··· DATASET ENTRIES

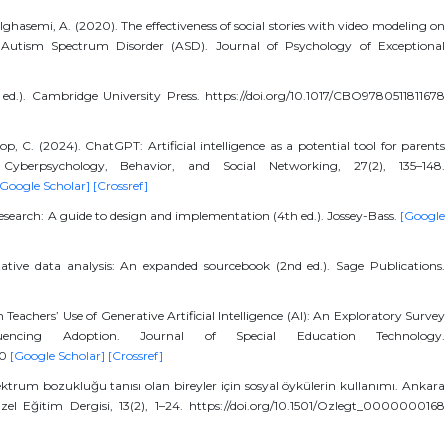
ghasemi, A. (2020). The effectiveness of social stories with video modeling on
 Autism Spectrum Disorder (ASD). Journal of Psychology of Exceptional
ed.). Cambridge University Press. https://doi.org/10.1017/CBO9780511811678
p, C. (2024). ChatGPT: Artificial intelligence as a potential tool for parents
Cyberpsychology, Behavior, and Social Networking, 27(2), 135–148.
[Google Scholar]
[Crossref]
ve research: A guide to design and implementation (4th ed.). Jossey-Bass.
[Google
tative data analysis: An expanded sourcebook (2nd ed.). Sage Publications.
 Teachers’ Use of Generative Artificial Intelligence (AI): An Exploratory Survey
encing Adoption. Journal of Special Education Technology.
00
[Google Scholar]
[Crossref]
pektrum bozukluğu tanısı olan bireyler için sosyal öykülerin kullanımı. Ankara
Özel Eğitim Dergisi, 13(2), 1–24. https://doi.org/10.1501/Ozlegt_0000000168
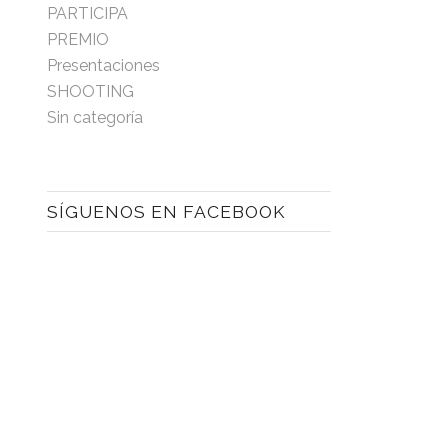
PARTICIPA
PREMIO
Presentaciones
SHOOTING
Sin categoría
SÍGUENOS EN FACEBOOK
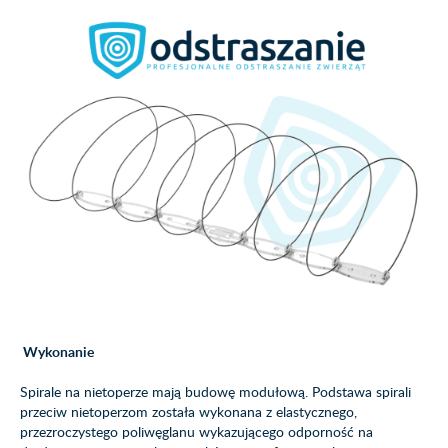
Wykonanie
Spirale na nietoperze mają budowę modułową. Podstawa spirali
przeciw nietoperzom została wykonana z elastycznego,
przezroczystego poliwęglanu wykazującego odporność na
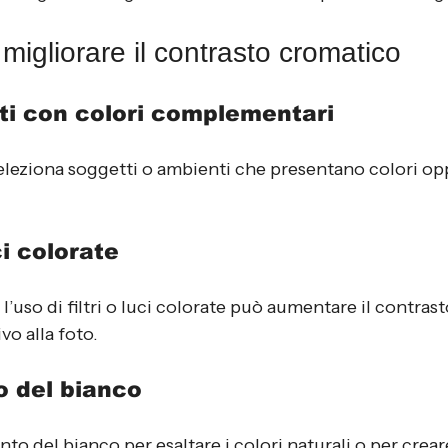
migliorare il contrasto cromatico
ti con colori complementari
eleziona soggetti o ambienti che presentano colori opp
ci colorate
 l’uso di filtri o luci colorate può aumentare il contras
vo alla foto.
o del bianco
nto del bianco per esaltare i colori naturali o per crea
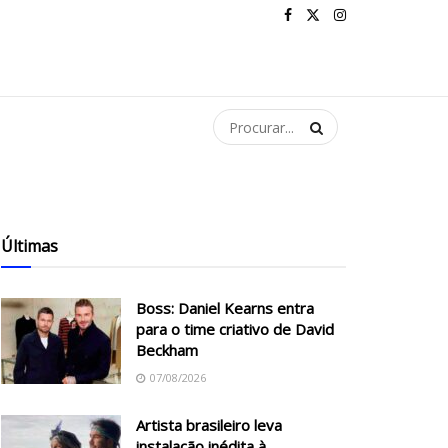
Últimas
Boss: Daniel Kearns entra
para o time criativo de David
Beckham
07/08/2026
Artista brasileiro leva
instalação inédita à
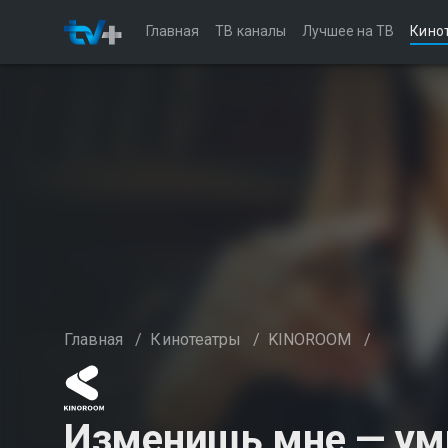
Главная
ТВ каналы
Лучшее на ТВ
Кино
Главная
/
Кинотеатры
/
KINOROOM
/
Изменишь мне — умр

······

In the entries, find every line holding "bianco" and copy it.

→ SOLUTION TO THIS TASK
o del bianco
nto del bianco per esaltare i colori naturali o per crea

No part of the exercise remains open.